**Material to process**
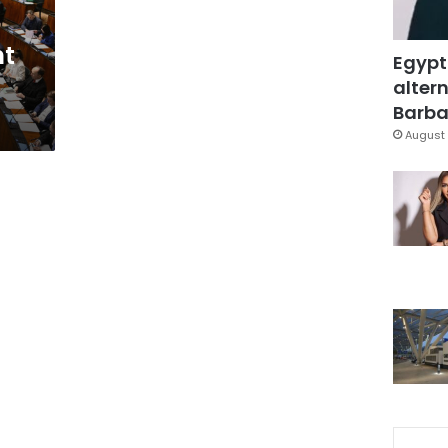
nt
Egypt
altern
Barbar
August 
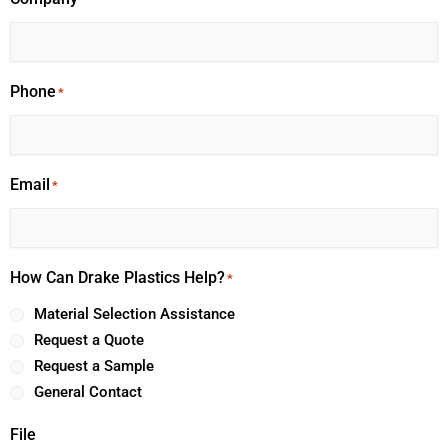
Phone
*
Email
*
How Can Drake Plastics Help?
*
Material Selection Assistance
Request a Quote
Request a Sample
General Contact
File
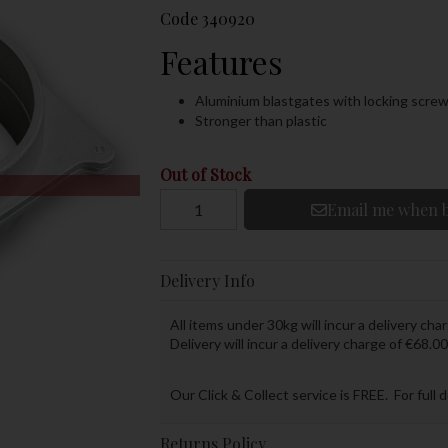
Code
340920
Features
Aluminium blastgates with locking scre
Stronger than plastic
Out of Stock
Email me when b
Delivery Info
All items under 30kg will incur a delivery char
Delivery will incur a delivery charge of €68.00
Our Click & Collect service is FREE. For full 
Returns Policy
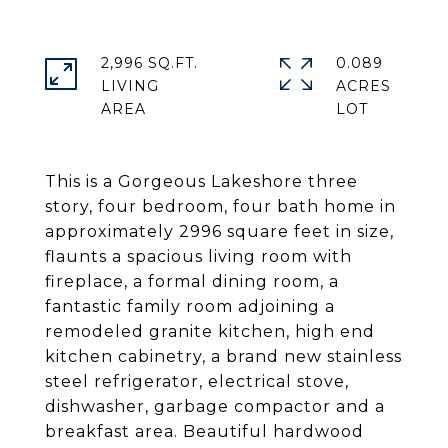
2,996 SQ.FT.
0.089
LIVING
ACRES
This is a Gorgeous Lakeshore three
story, four bedroom, four bath home in
approximately 2996 square feet in size,
flaunts a spacious living room with
fireplace, a formal dining room, a
fantastic family room adjoining a
remodeled granite kitchen, high end
kitchen cabinetry, a brand new stainless
steel refrigerator, electrical stove,
dishwasher, garbage compactor and a
breakfast area. Beautiful hardwood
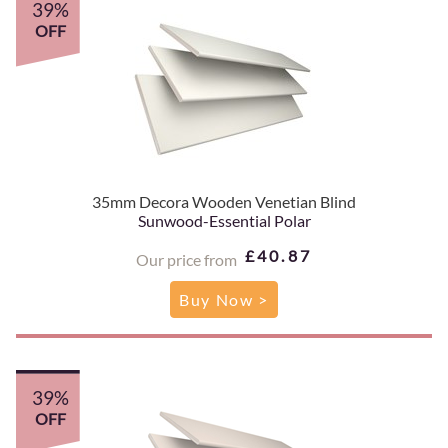
39%
OFF
35mm Decora Wooden Venetian Blind
Sunwood-Essential Polar
£40.87
Our price from
Buy Now >
39%
OFF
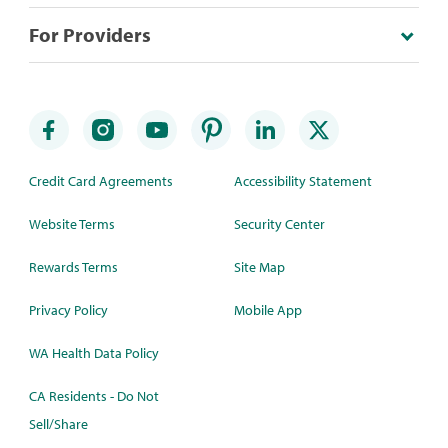
For Providers
Credit Card Agreements
Accessibility Statement
Website Terms
Security Center
Rewards Terms
Site Map
Privacy Policy
Mobile App
WA Health Data Policy
CA Residents - Do Not
Sell/Share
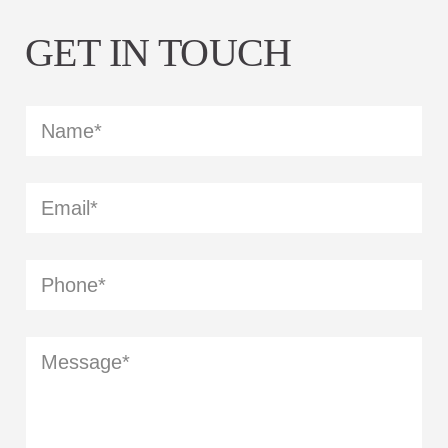
GET IN TOUCH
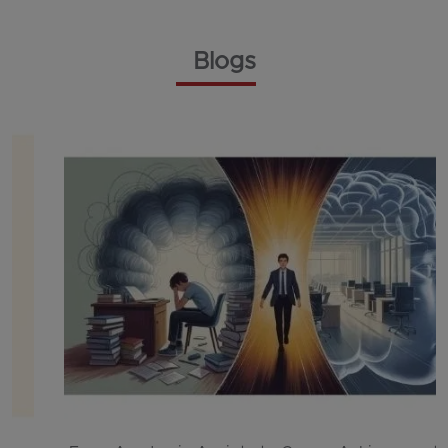
Blogs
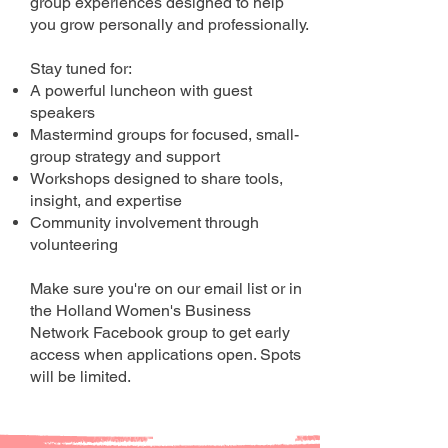
group experiences designed to help
you grow personally and professionally.
Stay tuned for:
A powerful luncheon with guest
speakers
Mastermind groups for focused, small-
group strategy and support
Workshops designed to share tools,
insight, and expertise
Community involvement through
volunteering
Make sure you're on our email list or in
the Holland Women's Business
Network Facebook group to get early
access when applications open. Spots
will be limited.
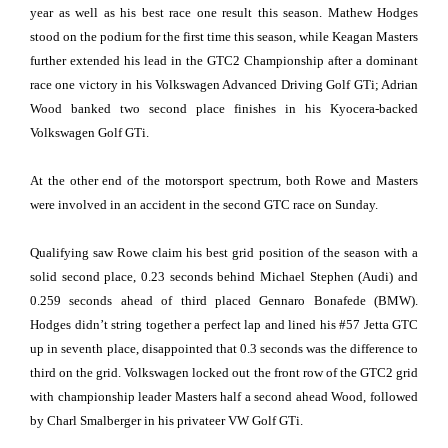
year as well as his best race one result this season. Mathew Hodges
stood on the podium for the first time this season, while Keagan Masters
further extended his lead in the GTC2 Championship after a dominant
race one victory in his Volkswagen Advanced Driving Golf GTi; Adrian
Wood banked two second place finishes in his Kyocera-backed
Volkswagen Golf GTi.
At the other end of the motorsport spectrum, both Rowe and Masters
were involved in an accident in the second GTC race on Sunday.
Qualifying saw Rowe claim his best grid position of the season with a
solid second place, 0.23 seconds behind Michael Stephen (Audi) and
0.259 seconds ahead of third placed Gennaro Bonafede (BMW).
Hodges didn’t string together a perfect lap and lined his #57 Jetta GTC
up in seventh place, disappointed that 0.3 seconds was the difference to
third on the grid. Volkswagen locked out the front row of the GTC2 grid
with championship leader Masters half a second ahead Wood, followed
by Charl Smalberger in his privateer VW Golf GTi.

**To do**
From the entries above, select each line containing the string "Hodges".

**Output of the exercise**
year as well as his best race one result this season. Mathew Hodges
Hodges didn’t string together a perfect lap and lined his #57 Jetta GTC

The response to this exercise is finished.